まもなく最期を迎えるであろう一報を聞き,息子は会えないとわかっていても居ても立ってもいられず,当地へ来てしまった.
当地では,県境を越えて14日間は「汚物」のように穢れの対象となるのだが,禊の14日間が過ぎると,キレイな県内の人と認定される.

しかし,患者の命はもはや14日間も保ちそうもない.

「汚物」と見做される息子が県境を越えて来ていることが病棟スタッフの知るところとなり,あろうことか,娘に対しても,「息子と接触したら,娘も面会を許可しない」と申し渡した.当病棟は,息子の禊明けを共に待つのではなく,娘に対してまでも制裁を科した.
息子はホテルへ幽閉された.

今にも止まりそうな呼吸を見ながら,私は院内感染管理責任者と交渉して,息子を迎え入れる許可を得た.
私を白眼視する病棟スタッフに対して,私は自らも「汚物」となると宣言し,スタッフは「汚物」に一切接触しなくてよいと申し渡した.

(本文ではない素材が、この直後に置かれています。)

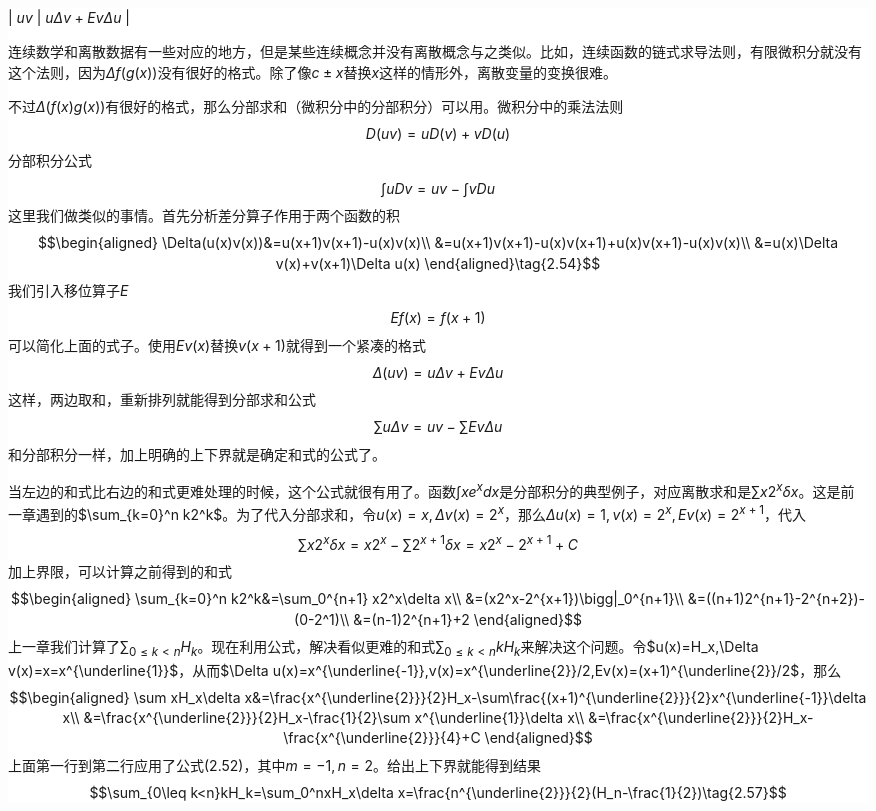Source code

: | $uv$ | $u\Delta v+Ev\Delta u$ |

连续数学和离散数据有一些对应的地方，但是某些连续概念并没有离散概念与之类似。比如，连续函数的链式求导法则，有限微积分就没有这个法则，因为$\Delta f(g(x))$没有很好的格式。除了像$c\pm x$替换$x$这样的情形外，离散变量的变换很难。

不过$\Delta (f(x)g(x))$有很好的格式，那么分部求和（微积分中的分部积分）可以用。微积分中的乘法法则
$$D(uv)=uD(v)+vD(u)$$
分部积分公式
$$\int uDv=uv-\int vDu$$
这里我们做类似的事情。首先分析差分算子作用于两个函数的积
$$\begin{aligned}
\Delta(u(x)v(x))&=u(x+1)v(x+1)-u(x)v(x)\\
&=u(x+1)v(x+1)-u(x)v(x+1)+u(x)v(x+1)-u(x)v(x)\\
&=u(x)\Delta v(x)+v(x+1)\Delta u(x)
\end{aligned}\tag{2.54}$$
我们引入移位算子$E$
$$Ef(x)=f(x+1)$$
可以简化上面的式子。使用$Ev(x)$替换$v(x+1)$就得到一个紧凑的格式
$$\Delta(uv)=u\Delta v+Ev\Delta u\tag{2.55}$$
这样，两边取和，重新排列就能得到分部求和公式
$$\sum u\Delta v=uv-\sum Ev\Delta u\tag{2.56}$$
和分部积分一样，加上明确的上下界就是确定和式的公式了。

当左边的和式比右边的和式更难处理的时候，这个公式就很有用了。函数$\int xe^xdx$是分部积分的典型例子，对应离散求和是$\sum x2^x\delta x$。这是前一章遇到的$\sum_{k=0}^n k2^k$。为了代入分部求和，令$u(x)=x,\Delta v(x)=2^x$，那么$\Delta u(x)=1,v(x)=2^x,Ev(x)=2^{x+1}$，代入
$$\sum x2^x\delta x=x2^x-\sum 2^{x+1}\delta x=x2^x-2^{x+1}+C$$
加上界限，可以计算之前得到的和式
$$\begin{aligned}
\sum_{k=0}^n k2^k&=\sum_0^{n+1} x2^x\delta x\\
&=(x2^x-2^{x+1})\bigg|_0^{n+1}\\
&=((n+1)2^{n+1}-2^{n+2})-(0-2^1)\\
&=(n-1)2^{n+1}+2
\end{aligned}$$
上一章我们计算了$\sum_{0\leq k<n}H_k$。现在利用公式，解决看似更难的和式$\sum_{0\leq k<n}kH_k$来解决这个问题。令$u(x)=H_x,\Delta v(x)=x=x^{\underline{1}}$，从而$\Delta u(x)=x^{\underline{-1}},v(x)=x^{\underline{2}}/2,Ev(x)=(x+1)^{\underline{2}}/2$，那么
$$\begin{aligned}
\sum xH_x\delta x&=\frac{x^{\underline{2}}}{2}H_x-\sum\frac{(x+1)^{\underline{2}}}{2}x^{\underline{-1}}\delta x\\
&=\frac{x^{\underline{2}}}{2}H_x-\frac{1}{2}\sum x^{\underline{1}}\delta x\\
&=\frac{x^{\underline{2}}}{2}H_x-\frac{x^{\underline{2}}}{4}+C
\end{aligned}$$
上面第一行到第二行应用了公式$(2.52)$，其中$m=-1,n=2$。给出上下界就能得到结果
$$\sum_{0\leq k<n}kH_k=\sum_0^nxH_x\delta x=\frac{n^{\underline{2}}}{2}(H_n-\frac{1}{2})\tag{2.57}$$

息子を部屋に迎え入れ,私はそっと部屋を出た.呼びかけにうっすら目を開けるような状況の中,病室の扉の向こうからは嗚咽の声が聞こえてきた.
この数カ月間,患者がここでどう生きてきたかを,壁一面に貼られている,かつて共に過ごしたボランティアとの写真を彼に示しながら説明した.もちろん,そのボランティアたちはもうここには居ない.きっと,彼らが戻ってくることはないだろう.

一度きりの最期の面会を終えて,肩を振るわせ涙をこらえる彼から感謝の言葉を頂いたが,それは見当違いだ.むしろ,面会を制限するわれわれが土下座をして彼に謝るべきなのだ.
私はただ頷くしかできなかった.

彼を見送った後に病室へ戻ると,枕元には数十人の孫・ひ孫からの寄せ書きが添えられていた.

スタッフの間では「非常識な息子」に対する侮蔑の言葉,暴挙に及んだ私に対する冷ややかな言葉が飛び交っていた.

もう,彼らにいかなる感情も湧いてこない.
もう,私の視界に彼らはいない.
もう,私の意識に彼らが上ることはない.

署名入りの文書で,コロナ禍が終息するまでは,スタッフとの回診を自粛する旨の通知を突きつけた.
カンファレンスで私は瞑目し,一言も発する事はない.

今すぐにでも心の僻地を捨てて出ていきたいのだが,悲しいかな,当地とは職場以外で多くのつながりができてしまったために身動きが取れない状況である.